Beydaba bu konuda insanları 3 grupta değerlendirir;
1-iyilik-kötülük hakkında hiçbir düşüncesi olmayanlar: Bunlar insanları sadece eğlendirirler. Ne fayda, ne de zararları dokunur insanlara. Bunlarla dost olsan da olur olmasan da
2-Düşünen, dostlarına iyi fikirler veren insanlar: Bunlarla kesinlikle arkadaş ve dost olunur, hep faydaları dokunur.
3-Çevresine zarardan başka bir şey vermeyenler: Bunlarla asla dost ve arkadaş olunmaz.
***
Aptal dostun insana verebileceği zarar hakkında Mevlana’nın anlattığı güzel bir hikaye vardır;
Günün birinde akıllı bir adam at üzerinde giderken yanında ayıyla dolaşan birini görür.
Adama ayıyla ne işi olduğunu sorar. Adam da ayıyı bir sıkıntıdan kurtardığını ve bu günden sonra peşinden ayrılmadığını, dostu olduğunu anlatır.
Bunun üzerine akıllı adam, ayıyla dolaşana;
“-Aptaldan dost olmaz, biran önce bunu terket, sana zarar verir” der. Adam ise bu sözü dinlemez ve ayısıyla beraber giderler.
Bir müddet sonra adam bir ağaç altında gölgede uyumaya başlar, ayı da başında nöbet tutar. Bir müddet sonra adamın yüzüne bir sinek konar. Ayı pençesiyle sineği kovalar, sinek bir daha konar, kovalanır ve bir daha konar.
Bunun üzerine ayı sineği öldürmek için koca bir kaya parçası alır ve adamın yüzüne indirir.
İşte aptal dostun bir insana vereceği zarar böyledir. Aslında niyetinde zarar vermek yoktur ama aptallığından dolayı zarar görürsünüz der Mevlana.

◆ **Görevler**
• A. Seçilmiş metne göre Beydaba insanları hangi gruplara ayırır? Grupların hepsini sıralayın.
• B. Seçilmiş metinde “Bir müddet sonra adam bir” sözlerinden “bir daha konar.” sözlerine kadar ne varsa hiçbir değişiklik yapmadan yazın.

◆ **Bir veri kümesinden alınan kayıtlar**
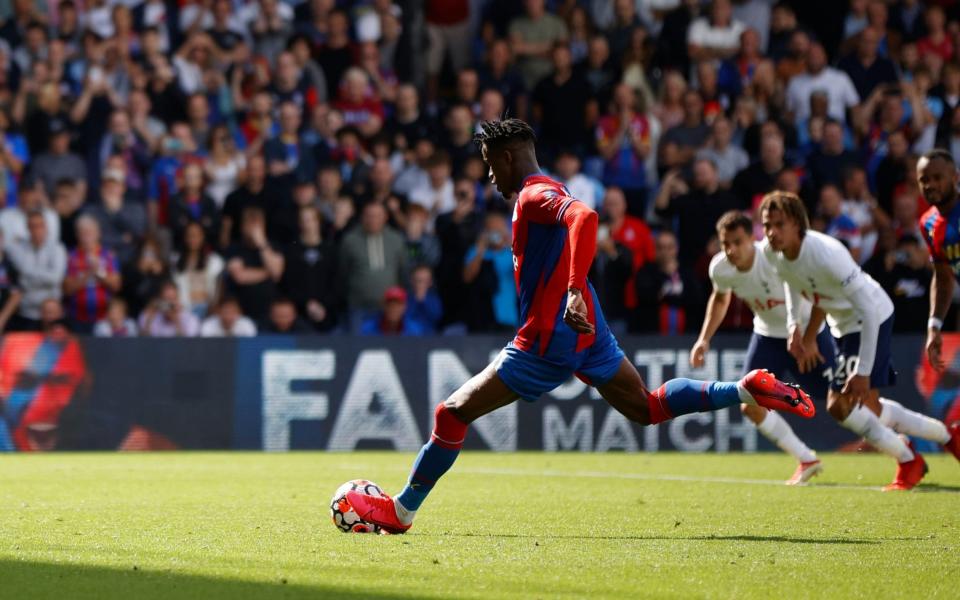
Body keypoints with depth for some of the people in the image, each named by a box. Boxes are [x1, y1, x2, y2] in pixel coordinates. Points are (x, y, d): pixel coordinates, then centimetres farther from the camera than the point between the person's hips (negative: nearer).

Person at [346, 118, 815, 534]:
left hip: (549, 339, -10)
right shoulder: (546, 193, 15)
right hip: (585, 330, 10)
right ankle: (747, 389, 3)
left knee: (452, 414, -3)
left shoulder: (534, 196, -15)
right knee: (646, 408, 16)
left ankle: (402, 510, 3)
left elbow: (584, 217, -34)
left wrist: (574, 290, -41)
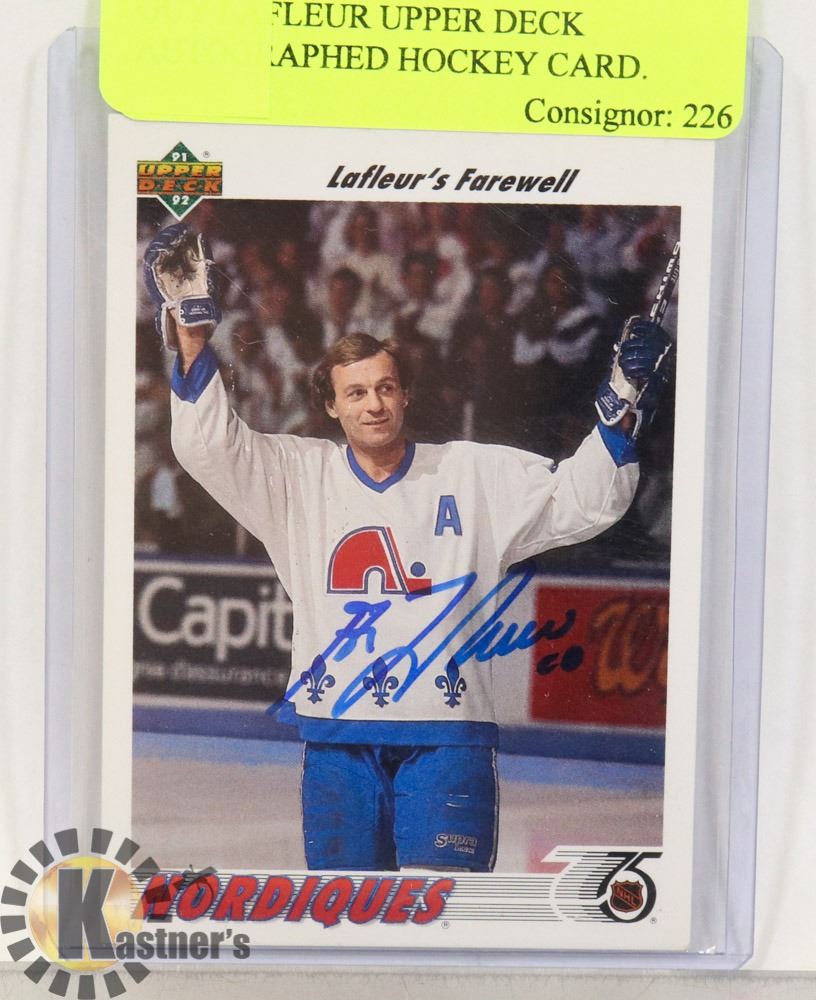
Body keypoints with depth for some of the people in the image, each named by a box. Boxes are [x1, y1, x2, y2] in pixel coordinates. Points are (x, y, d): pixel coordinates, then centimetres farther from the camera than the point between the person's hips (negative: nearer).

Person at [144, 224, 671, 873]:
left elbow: (583, 500, 5)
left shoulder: (475, 474, 6)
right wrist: (192, 331, -12)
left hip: (448, 735, -1)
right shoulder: (300, 475, 7)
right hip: (337, 736, 2)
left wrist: (622, 401, -7)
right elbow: (208, 447, -4)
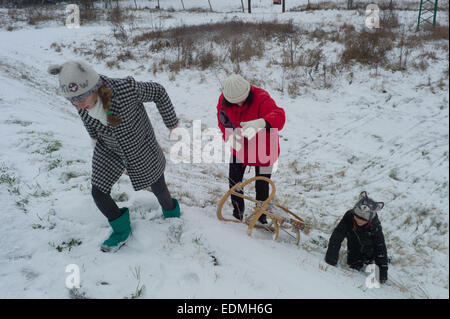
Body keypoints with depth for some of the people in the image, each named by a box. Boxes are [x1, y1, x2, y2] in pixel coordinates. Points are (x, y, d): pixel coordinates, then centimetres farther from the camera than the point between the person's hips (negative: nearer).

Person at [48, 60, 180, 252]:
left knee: (158, 189, 16)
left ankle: (171, 214, 51)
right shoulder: (79, 98, -23)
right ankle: (122, 231, 30)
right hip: (109, 150, 4)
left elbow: (158, 92, -21)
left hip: (141, 149, -3)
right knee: (99, 193, 2)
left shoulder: (125, 90, -38)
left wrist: (172, 123, -11)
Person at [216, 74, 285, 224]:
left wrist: (261, 123, -68)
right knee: (234, 181, 15)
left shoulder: (261, 98, -30)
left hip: (263, 149, -4)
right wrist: (230, 136, -19)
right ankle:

◆ **Görev Yanıtları**
• A.
1. İyilik ve kötülük hakkında hiçbir düşüncesi olmayanlar
2. Düşünen, dostlarına iyi fikirler veren insanlar
3. Çevresine zarardan başka bir şey vermeyenler

• B.
Bir müddet sonra adam bir ağaç altında gölgede uyumaya başlar, ayı da başında nöbet tutar. Bir müddet sonra adamın yüzüne bir sinek konar. Ayı pençesiyle sineği kovalar, sinek bir daha konar, kovalanır ve bir daha konar.